Overall, this struck me as a fairly well-done study. It has the advantages of a very large sample and a comparison of "apples to apples": low-risk women receiving midwifery care. My main question about this study would be whether there are other confounding factors that might be missing from the statistical adjustment. An important limitation of this study is its generalizability. The Netherlands has a well-integrated system of midwifery care and home birth, and can provide continuity of care from home to hospital. While this is an excellent argument that home birth can be as safe as hospital birth, it doesn't necessarily translate that home birth is as safe as hospital birth in every setting.

Still, it's exciting and probably the largest validation of home birth safety thus far. I hope it has some good effects around the world, as well as here in the U.S. (although Amy at Giving Birth With Confidence thinks not.)

Questions? Thoughts? This is super long, I know. At least it helped me think the study through!

2 comments:

Amy Romano said...

Great summary and I'm glad you broke it down - strengths and weaknesses. There will be pros and cons to any study design on home birth. As for the feasibility of an RCT, we'll never have one with the power to detect differences in perinatal mortality, even if women were keen to enroll in such a study, which they're not. (Another recent paper by some of the same authors of this Dutch study explore the reasons why. http://www.ncbi.nlm.nih.gov/pubmed/19250365) For these and other reasons, I don't think we should necessarily strive for an RCT, but should think about the best ways to get clinically meaningful data with other study designs, including population level research.

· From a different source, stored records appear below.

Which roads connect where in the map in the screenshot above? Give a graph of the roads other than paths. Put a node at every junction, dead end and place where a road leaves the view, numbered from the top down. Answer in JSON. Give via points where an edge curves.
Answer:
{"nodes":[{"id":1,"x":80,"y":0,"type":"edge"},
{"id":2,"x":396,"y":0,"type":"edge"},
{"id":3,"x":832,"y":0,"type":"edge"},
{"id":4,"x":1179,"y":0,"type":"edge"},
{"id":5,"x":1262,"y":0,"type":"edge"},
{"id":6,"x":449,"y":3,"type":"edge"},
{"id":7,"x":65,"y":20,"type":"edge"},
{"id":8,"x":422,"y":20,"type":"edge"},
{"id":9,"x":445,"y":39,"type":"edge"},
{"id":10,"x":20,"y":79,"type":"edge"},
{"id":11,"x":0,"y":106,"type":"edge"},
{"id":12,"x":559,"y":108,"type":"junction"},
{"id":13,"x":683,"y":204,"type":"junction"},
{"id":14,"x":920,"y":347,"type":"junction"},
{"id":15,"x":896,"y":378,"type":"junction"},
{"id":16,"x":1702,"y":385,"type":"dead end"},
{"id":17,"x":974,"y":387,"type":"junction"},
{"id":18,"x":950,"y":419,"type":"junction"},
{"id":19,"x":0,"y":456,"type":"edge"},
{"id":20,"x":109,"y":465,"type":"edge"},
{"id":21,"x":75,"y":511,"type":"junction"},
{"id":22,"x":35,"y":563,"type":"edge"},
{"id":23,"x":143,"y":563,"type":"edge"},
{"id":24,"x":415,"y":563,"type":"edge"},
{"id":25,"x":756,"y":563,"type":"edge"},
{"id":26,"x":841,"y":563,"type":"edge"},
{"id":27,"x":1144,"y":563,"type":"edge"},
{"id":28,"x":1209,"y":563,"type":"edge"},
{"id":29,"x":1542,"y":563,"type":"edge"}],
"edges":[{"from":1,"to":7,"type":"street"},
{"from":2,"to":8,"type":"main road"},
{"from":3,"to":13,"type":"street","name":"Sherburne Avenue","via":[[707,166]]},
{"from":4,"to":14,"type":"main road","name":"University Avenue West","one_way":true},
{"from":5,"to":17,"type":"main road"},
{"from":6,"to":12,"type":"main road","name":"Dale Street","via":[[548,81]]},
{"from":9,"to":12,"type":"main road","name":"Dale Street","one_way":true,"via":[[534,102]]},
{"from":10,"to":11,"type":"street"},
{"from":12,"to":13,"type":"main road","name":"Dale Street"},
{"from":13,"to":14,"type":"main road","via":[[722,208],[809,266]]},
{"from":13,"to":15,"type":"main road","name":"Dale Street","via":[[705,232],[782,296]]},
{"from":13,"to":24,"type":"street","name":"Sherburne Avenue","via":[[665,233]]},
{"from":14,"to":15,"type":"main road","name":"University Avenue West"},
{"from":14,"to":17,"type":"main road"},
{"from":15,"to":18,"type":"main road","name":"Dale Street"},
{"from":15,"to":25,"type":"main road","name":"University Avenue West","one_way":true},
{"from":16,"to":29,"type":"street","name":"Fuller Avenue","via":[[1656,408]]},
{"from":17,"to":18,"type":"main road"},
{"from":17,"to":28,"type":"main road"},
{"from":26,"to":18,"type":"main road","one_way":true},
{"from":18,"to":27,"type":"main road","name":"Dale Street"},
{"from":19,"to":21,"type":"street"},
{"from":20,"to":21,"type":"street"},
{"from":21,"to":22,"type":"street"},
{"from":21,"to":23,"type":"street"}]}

Glad to have found your blog! I'm guest blogging at Giving Birth with Confidence, where you found me. I'm launching a new blog on Lamaze.org called "Science & Sensibility" and will continue to critique new research over there. I'll add you to my blogroll and hope you'll do the same!

publichealthdoula said...

I'd love to! Looking forward to your new blog.

I agree that a large enough RCT is likely never going to happen (even if you found enough women willing to be randomized, I'd wonder if their willingness to be randomized could itself be connected to a confounding factor, given how few women are in the general population.) This seems like one of the best studies done to date.